For the Mennises, the process was straightforward: once the design was finalized, Bevy used 3-D renderings to determine how to break the plan into modules and moved into production.
Prefab has a deeper history. In the 1940s and 1950s, designers like Ray and Charles Eames envisioned modular, affordable modern homes assembled from off-the-shelf materials. Their Case Study House No. 8 exemplified a vision of accessible modernist architecture.

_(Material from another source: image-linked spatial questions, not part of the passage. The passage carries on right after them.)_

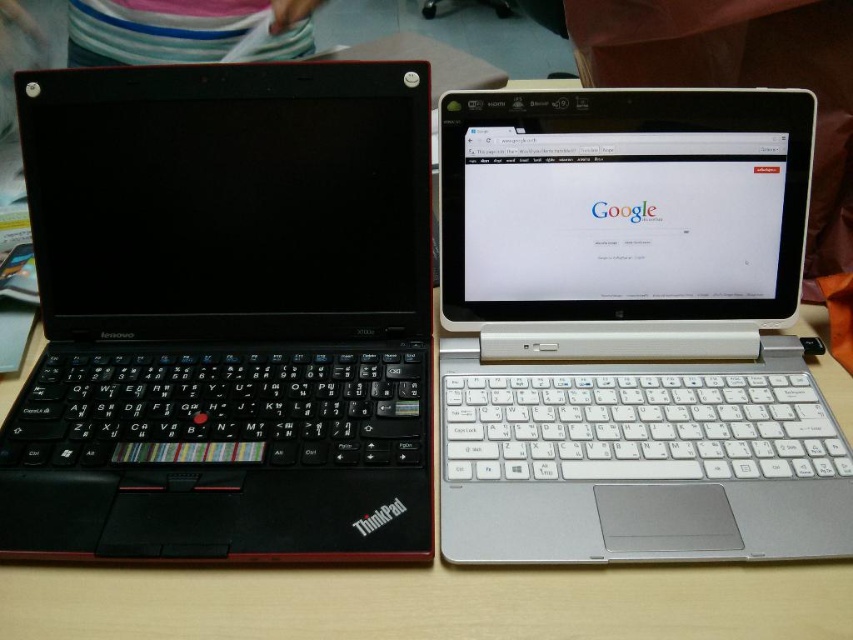
You are standing at the origin point in the image and want to reach the point at the end of the path. Which point should you go to first, point (352,252) or point (749,579)?

Answer: You should go to point (749,579) first because point (352,252) is behind point (749,579) from your current position at the origin.

You have a small toy car that is 4 inches long. You want to roll it from the white plastic laptop at center to the wooden table at center. Is there enough space for the toy car to move between them?

The white plastic laptop at center and wooden table at center are 4.38 inches apart, which is more than the 4 inch length of the toy car, so there is enough space for the toy car to move between them.

You are a delivery person who needs to place a small package on the light wooden surface between the two laptops. The package must be placed exactly at the point marked by point (224, 314). Which object from the scene does this point correspond to?

The point (224, 314) corresponds to the black matte keyboard at left.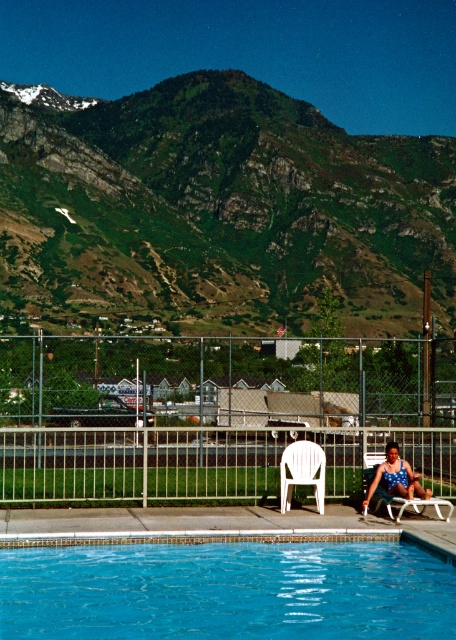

That legacy continues. Eames Demetrios, director of the Eames Office, teamed with Spanish furniture brand Kettal to launch the Eames Pavilion system at the Triennale di Milano. The system uses aluminum frames with interchangeable glass, wood and composite panels. Initially offered as a single-room studio or office, the modular kit is planned to expand by 2027 into customizable single- and multi-level dwellings. Priced to keep costs below $500 per square foot, the system aims to allow easier incorporation of new materials and technologies as they emerge. Demetrios predicts that within a few years people will struggle to recognize houses coming from the same modular system — a sign of design variety and maturation in the field.
As climate risks intensify and homeowners prioritize speed, cost and safety, modular and manufactured options are gaining traction. For families like the Warneskys and the Mennises, prefab has become a pathway not only to rebuild but to design for a future with fewer vulnerabilities.